Beneath the blindness, the boat crash, the deaths and near deaths, and all the raging melodrama and narrative ridiculousness, the light of the Ideal glows and glows until it permeates the screen like the gorgeous technicolor landscapes that never change.

Rock Hudson’s teeth and perma-tan are also part of these landscapes, never varying through the many lifetimes of emotional tumultuousness he undergoes in 109 minutes.

The surface is never less than stunning, and never marred – Jane Wyman actually looks more attractive blind, and yet more attractive bandaged and blind, and the change of every season is represented as some ideal, ever changing and ever perfect – but beneath the beauty, and beneath the triteness and absurdity of the script, is constantly welling emotion, gargantuan emotion that mutates the garishness into something terribly moving.

And to top it all is a running theme of occult and unseen powers. Wyman’s husband is never seen, though the occult powers he conjured by giving all his money away permeate the film, are actually the guiding force of the narrative.

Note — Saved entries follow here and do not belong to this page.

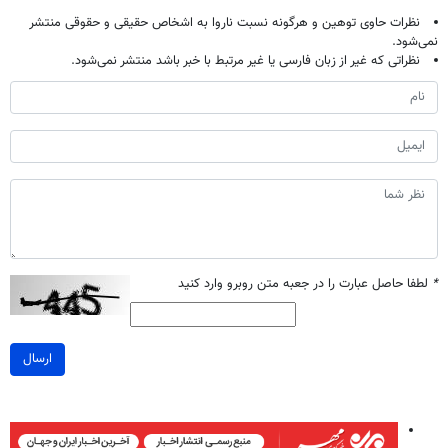
نظرات حاوی توهین و هرگونه نسبت ناروا به اشخاص حقیقی و حقوقی منتشر
نمی‌شود.
نظراتی که غیر از زبان فارسی یا غیر مرتبط با خبر باشد منتشر نمی‌شود.
*
لطفا حاصل عبارت را در جعبه متن روبرو وارد کنید
ارسال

I also suspect there are deeper significances associated with the film beginning on and near water and ending in the desert – to represent the passage of spiritual transformation perhaps, the aridness of the desert representing ultimate wisdom. And in this lovely desert the film ends on a mysterious note, with Hudson’s painter friend gazing at his work well done then walking off and away, as if his role of guiding spirit was over and so it was time for him to return to the ideal source.